Settlements, Set-Offs, and Secrecy
A recent case from the South Carolina Court of Appeals, Huck v. Avtex Commercial, discusses many of the common issues that arise when there are multiple defendants at fault. William Huck filed suit against several defendants in Charleston, S.C., including Wild Wing Café, the owner of Wild Wing’s building (Avtex), Civil Site Environmental, and Chandler Construction after he slipped and fell walking into the establishment.
The lawsuit asked for damages including the cost of his medical expenses and surgery that was required after the fall. It also included a claim for loss of consortium on behalf of his wife which was later dismissed by the court.
Any time a lawsuit is settled, the defense attorneys will insist on secrecy as a condition. In most cases, the parties sign an agreement that the terms of the settlement will not be disclosed. From the defendant’s point of view, there are good reasons for secrecy – they do not want to be seen as an “easy target,” they do not want to encourage more lawsuits, and they do not want the next plaintiff to point to a prior settlement amount and say, “why aren’t you offering me that amount?”
In Huck, the plaintiffs settled their claims with Civil Site and Chandler before the trial. At trial, the jurors returned a verdict against Avtex for $97,640, and the court dismissed the loss of consortium claim that was filed for Huck’s wife.
Then the process of reducing the jurors’ verdict began…

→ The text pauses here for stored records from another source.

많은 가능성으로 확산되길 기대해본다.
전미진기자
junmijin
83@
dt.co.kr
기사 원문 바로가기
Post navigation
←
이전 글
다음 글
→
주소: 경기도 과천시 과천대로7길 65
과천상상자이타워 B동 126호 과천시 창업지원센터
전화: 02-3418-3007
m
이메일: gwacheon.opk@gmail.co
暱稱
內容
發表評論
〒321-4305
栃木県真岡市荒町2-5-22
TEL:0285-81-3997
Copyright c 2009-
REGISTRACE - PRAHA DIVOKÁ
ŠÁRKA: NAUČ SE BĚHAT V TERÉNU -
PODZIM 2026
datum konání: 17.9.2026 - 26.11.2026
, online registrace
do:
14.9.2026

South Carolina follows a “modified comparative negligence rule” where jurors can find that a plaintiff is up to 50% negligent and still award damages. If the plaintiff is found to be 51% negligent, they recover nothing. If they are found to be up to 50% negligent, the verdict is reduced by the percentage of negligence that is attributed to the plaintiff.

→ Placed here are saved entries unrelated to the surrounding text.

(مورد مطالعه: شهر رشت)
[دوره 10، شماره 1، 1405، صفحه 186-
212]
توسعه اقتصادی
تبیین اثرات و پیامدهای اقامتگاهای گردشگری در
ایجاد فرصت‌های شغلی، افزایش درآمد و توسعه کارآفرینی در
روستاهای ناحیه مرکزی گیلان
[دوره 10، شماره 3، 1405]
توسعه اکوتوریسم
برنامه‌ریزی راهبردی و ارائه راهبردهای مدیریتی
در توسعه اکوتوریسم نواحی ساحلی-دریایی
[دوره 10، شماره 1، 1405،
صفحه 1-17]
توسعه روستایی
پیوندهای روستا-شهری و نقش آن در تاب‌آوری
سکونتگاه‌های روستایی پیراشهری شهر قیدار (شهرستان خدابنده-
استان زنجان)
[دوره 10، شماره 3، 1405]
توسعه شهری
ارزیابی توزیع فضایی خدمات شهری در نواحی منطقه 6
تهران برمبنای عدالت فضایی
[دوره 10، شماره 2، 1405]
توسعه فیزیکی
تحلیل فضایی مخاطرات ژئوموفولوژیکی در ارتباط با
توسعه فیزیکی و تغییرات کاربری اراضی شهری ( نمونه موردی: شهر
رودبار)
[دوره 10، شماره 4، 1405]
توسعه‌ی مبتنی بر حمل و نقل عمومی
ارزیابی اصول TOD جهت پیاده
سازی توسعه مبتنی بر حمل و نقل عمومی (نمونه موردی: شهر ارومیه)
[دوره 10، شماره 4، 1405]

Following the trial, Huck’s recovery was reduced by 50%, leaving him with a verdict of $48,820.
Settlements Result in Set-Offs
You can settle claims against some defendants before trial and still proceed to trial against the remaining defendants. When you sign a release against one defendant, it does not apply to the rest of them. They are, however, entitled to a set-off in the amount of the settlement if the claims against each defendant are based on the same injury.
After the trial, Huck, Civil Site, and Chandler refused to disclose the terms of their secret settlement. Avtex insisted that they were entitled to a set-off, and the only way the court could determine the amount of that set-off was if Civil Site and Chandler revealed the amount of their settlement with Huck. The trial court held that Civil Site and Chandler did not have to disclose the terms of the settlement. The Court of Appeals disagreed, holding that the defendants could not keep the terms of the settlement secret in this situation, they must disclose the terms, and the court must then determine whether a set-off is necessary and what the amount will be.
On remand, Huck’s verdict, already reduced to $48,820, will be further reduced by the amount that Civil Site and Chandler paid in their settlement.